You could have private IUI & the cost do vary greatly from clinic to clinic. I paid about £800-£1000 for the 1st one & probably nearer £1500 for the 2nd. It is less invasive & gentler on the system BUT the success rates aren't as good as IVF, plus if there is a problem with egg quality or fertilisation then you wouldn't know but with IVF they can see what is going on in the dish.

I think it would be worth asking why IUI hasn't been mentioned, if there are no strong medical reasons it can be worth a go & as you can see from my sig it can work.

Gx


----------



## diddyskipper (Oct 13, 2008)

Hi G,
Thanks for that.  I spoke to the fertility nurse this morning to see if we could make an appt to see the consultant and she advised that he may only have talked about IVF as it does have a greater success rate and wanted to give us a better chance. She said that he would have referred us for IVF first to see if we can get funding, and then if not then discuss alternatives.  We are not eligible for funding for IVF due to DP having child from previous (don't get me started on that as I am sore from crying my eyes out last night, as we lost our appeal yesterday!)
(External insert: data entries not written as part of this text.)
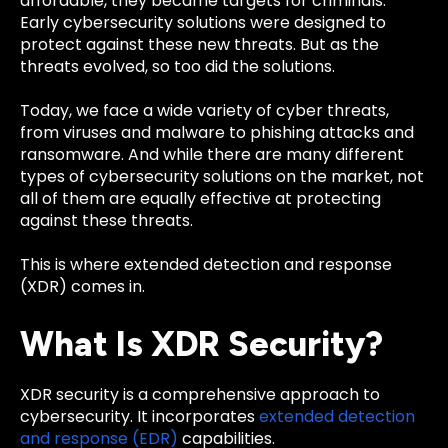
affordable, they became targets for criminals.
Early cybersecurity solutions were designed to
protect against these new threats. But as the
threats evolved, so too did the solutions.
Today, we face a wide variety of cyber threats,
from viruses and malware to phishing attacks and
ransomware. And while there are many different
types of cybersecurity solutions on the market, not
all of them are equally effective at protecting
against these threats.
This is where extended detection and response
(XDR) comes in.
What Is XDR Security?
XDR security is a comprehensive approach to
cybersecurity. It incorporates
extended detection
and response (EDR)
capabilities.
Nurse advised that IUI is not available at his satelite clinic, so we would have to change consultants and go to Nottingham Care, and I'm starting to think it's not available in the Peterborough area at all as I cannot find any info on it.  So we would have to decide on either Nottingham or Cambridge. However Cambridge Bourne Hall have a satelite at Kings Lynn which would be great, however still trying to find out if they offer IUI.  My head hurts!!!


----------



## Ourturn (Oct 8, 2008)

Hi 
I'm no doctor but if you have clear tubes and your DP had a good SA, I imagine you would be a good candidate for IUI. But as has been mentioned IVF does have a better success rate. At my clinic (Shrewbury) the success rate is 20%, which apparantly is as high as this because the use the down regulation and stimulation drugs. The IVF success rate for my age group is over 30% (this will be our next step if this fails. If we had not managed to get nhs funding the cost would have been £800 - £1000.
I'm sorry your appeal failed   Our PCT has the same rules, they will not fund treatment if one of you have a a child from a previous relationship (biological or adopted) 
I have heard great things about CARE...we would have gone there is the things had not happened on the NHS. 
Good luck!
Anna x


----------



## ❣Audrey (Aug 22, 2008)

I think the others have given you some good advice - good luck xxx


----------



## diddyskipper (Oct 13, 2008)

Thanks for all the help and advice

M


----------